# Requirement:
Lay out the rows below as a Markdown table with two columns, No. and Line, giving each non-blank line its own numbered entry and skipping blank lines. Leave the pictures out of your answer.

# Extracted data:
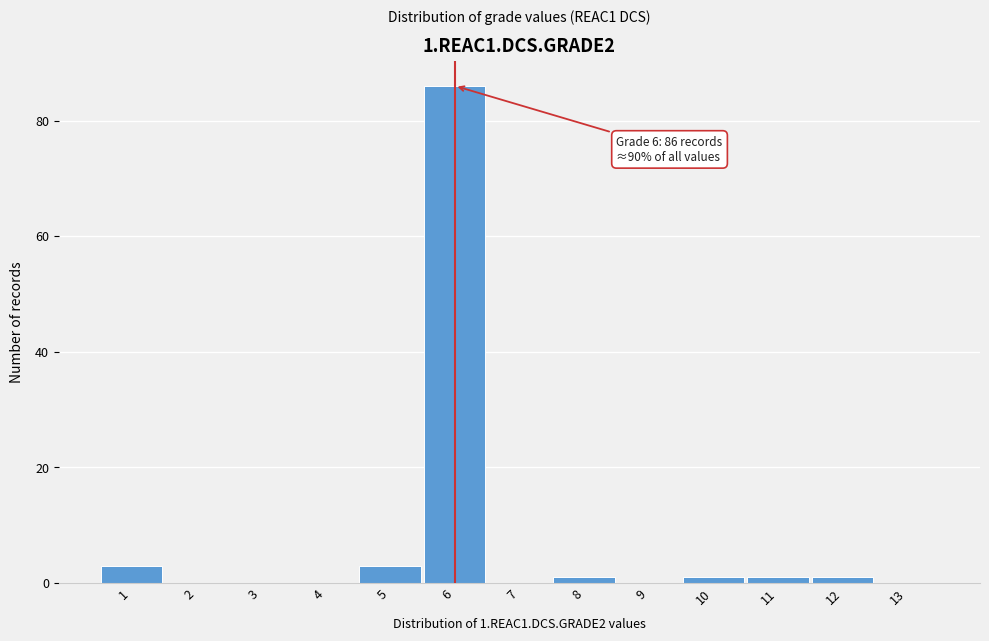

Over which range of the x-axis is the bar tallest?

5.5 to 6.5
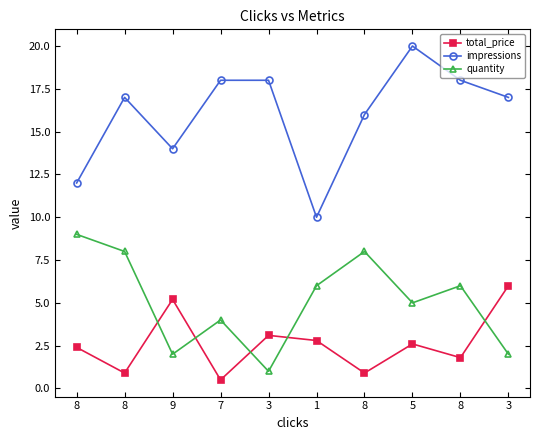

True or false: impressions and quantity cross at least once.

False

# Your solution:
| No. | Line |
|---|---|
| 1 | Over which range of the x-axis is the bar tallest? |
| 2 | 5.5 to 6.5 |
| 3 | True or false: impressions and quantity cross at least once. |
| 4 | False |